Let me just get this out in the beginning, because as much as it hurts to write this, it will hurt more the longer I wait: a patient I admitted broke a window in her hospital room and jumped out, plummeting five stories to her death.
I’m going to let that sit there for a moment while I digest it.
Now, suicide is unfortunately a relatively common problem, but what is likely much rarer is suicide done within the confines of a hospital. And it hurts. Real bad. But what hurts more is that, in retrospect, I cannot think of anything in that individual’s hospital course that could have changed what happened. Let me explain:
I was actually at a Costco, bargaining with the cell-phone people about switching to a new phone at around 2 PM, when I was paged by my boss, informing me that my services were needed at our county hospital. As one of four “jeopardy” residents, I am spending this month perpetually on-call, required to fill in at a moment’s notice for sick or absent residents, or when there are an overflow of admissions that require a warm body to assess them. On this day I was being called in because the primary team was full at an early hour and there were patients waiting to be admitted in the emergency room.
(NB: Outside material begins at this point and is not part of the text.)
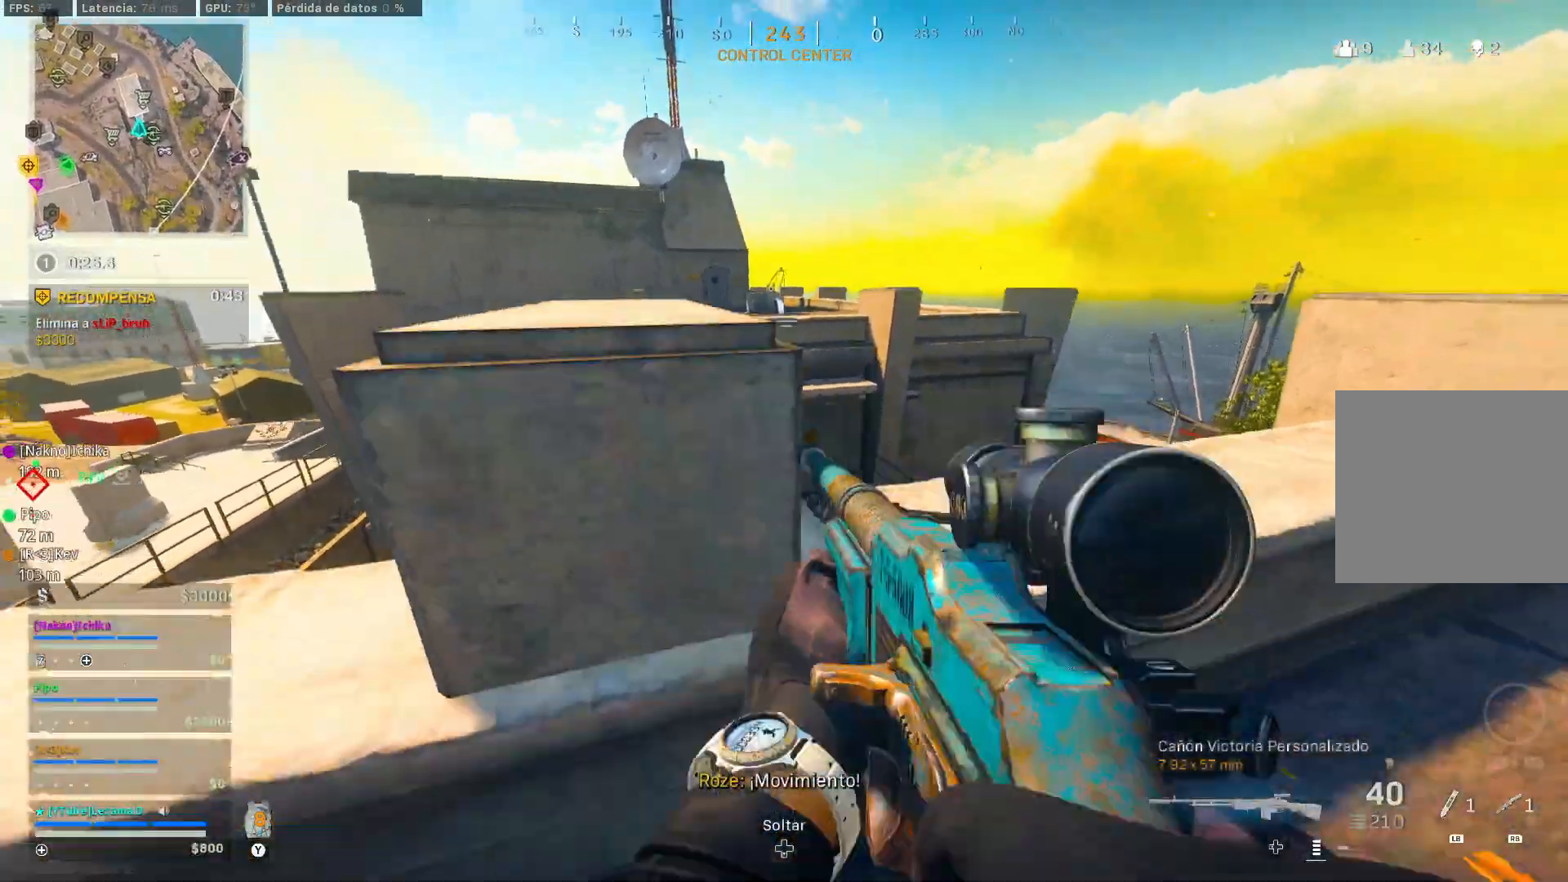
{"buttons": [], "left_stick": "up-right", "right_stick": "center", "events": [[83, "R3", "down"], [183, "R3", "up"], [183, "right_stick", "up"], [283, "right_stick", "center"], [317, "left_stick", "up-right"]]}
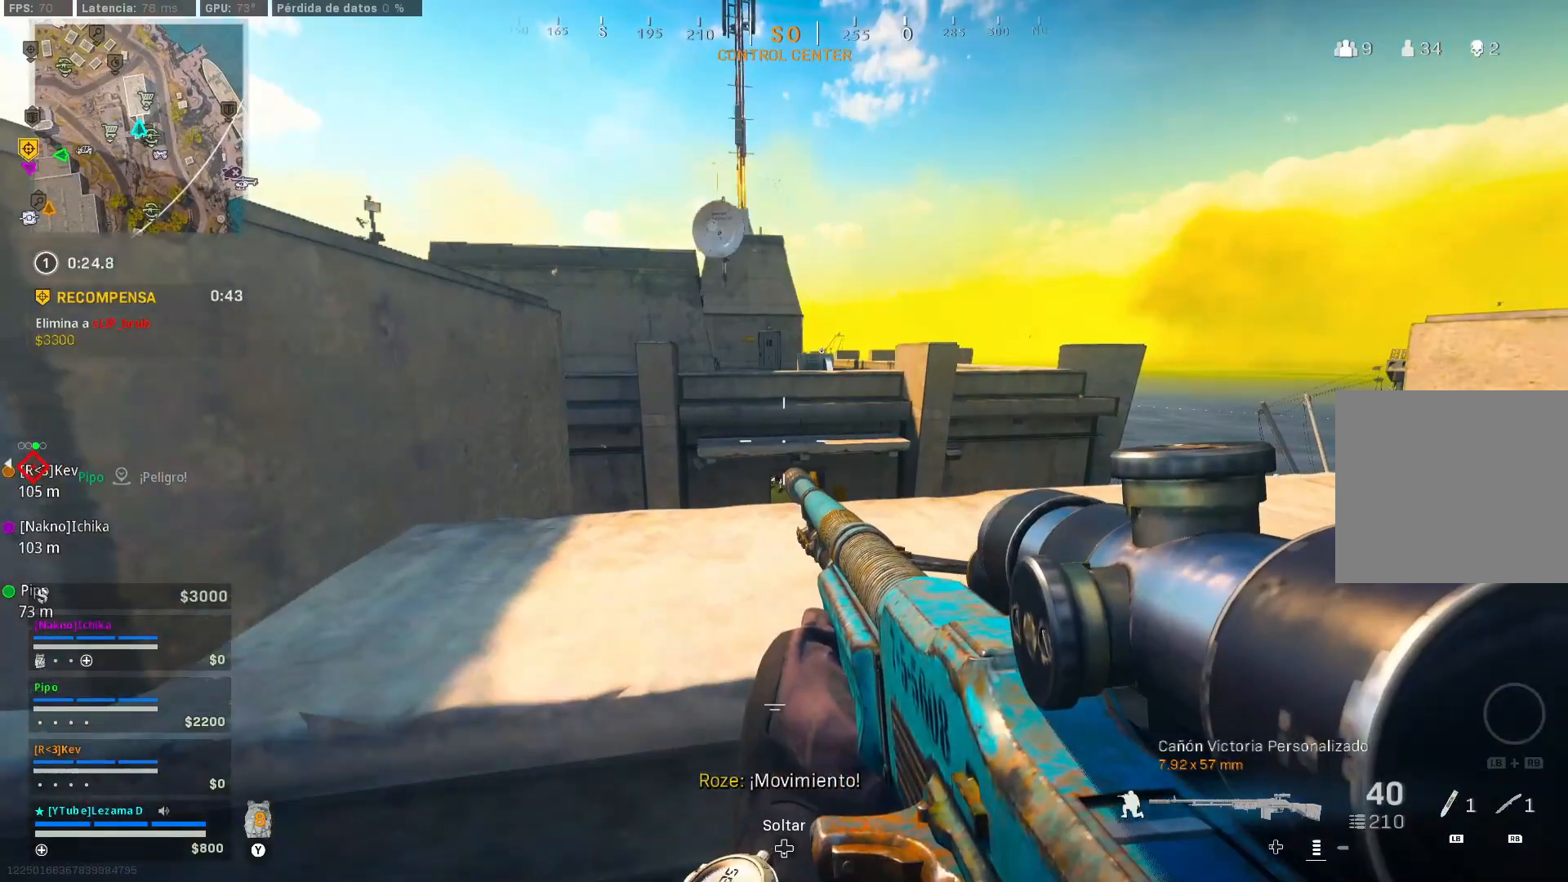
{"buttons": [], "left_stick": "right", "right_stick": "center", "events": [[33, "left_stick", "right"], [283, "DPAD_UP", "down"], [333, "DPAD_UP", "up"]]}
When I arrived at the hospital, I was immediately handed the admission pager and the names of two patients who needed admission. While catching up with those, I was called about a young woman in her 30s who needed to come in after being diagnosed with alcohol-related liver disease. Upon meeting her one hour later, she quickly explained the circumstances of his current state. A chronic alcoholic, she descended further into abuse after losing her job months ago – we’re talking pints and pints of the hard stuff daily. She was a classic “medical student” case, ripe with physical exam findings to demonstrate the characteristics of liver disease. This, however, was hardly interesting to any seasoned medicine resident.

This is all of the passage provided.